‘Tecridin sona erdirilmesi için insan hakları örgütleri görevini yapmalı’

Kobanê’den avukat Ruşan Hacim, düşüncelerinin yayılmasını engellemek amacıyla Kürt Halk Önderi Abdullah Öcalan’a uygulanan ağırlaştırılmış tecridin sona erdirilmesi için insan hakları örgütlerine ve CPT’ye görevini yerine getirmesi çağrısında bulundu.

NORŞAN ABDÎ

Kobanê– Türk devleti, uluslararası yasa ve anlaşmaları ihlal ederek Kürt Halk Önderi Abdullah Öcalan’ı İmralı Ada Cezaevinde 25 yılı aşkın bir süredir ağır tecrit koşullarında tutuyor. Yaklaşık 40 aydır kendisinden haber alınamayan Kürt Halk Önderi ile görüşme için yapılan başvuruların çoğuna ise yanıt verilmiyor. Yanıt verilen başvurulara ise “disiplin cezaları” bahanesiyle görüş yasağı kararları veriliyor.

‘Düşüncelerinin yayılması engellenmek isteniyor’

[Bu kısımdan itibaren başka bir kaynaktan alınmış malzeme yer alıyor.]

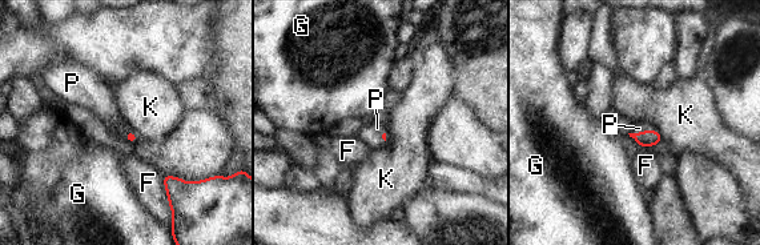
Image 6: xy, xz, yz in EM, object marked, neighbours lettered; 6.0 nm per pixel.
attach(P)
P is the same cell, F, G and K are other cells; passes into it along (646, 139), (644, 129), (639, 128) in image 6; it goes on there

Abdullah Öcalan’a yönelik devam eden tecride karşı bir çok ülkede düzenlenen çeşitli etkinlik ve kampanyalarla tepkiler sürüyor. Kobanê’den avukat ve Toplumsal Adalet Konseyi Eşbaşkanı Ruşan Hacim, Abdullah Öcalan’a yönelik devam eden tecride ilişkin değerlendirmelerde bulundu. Abdullah Öcalan’ın uluslararası yasa ve sözleşmelere aykırı bir şekilde haklarının ihlal edildiğine vurgu yapan Ruşan Hacim, özgür düşüncelerinin ve felsefesinin dünyaya yayılmasının engellenmesi amacıyla tecridin sürdürüldüğünü belirtti.

‘Türk devleti kendi yasalarını da ihlal ediyor’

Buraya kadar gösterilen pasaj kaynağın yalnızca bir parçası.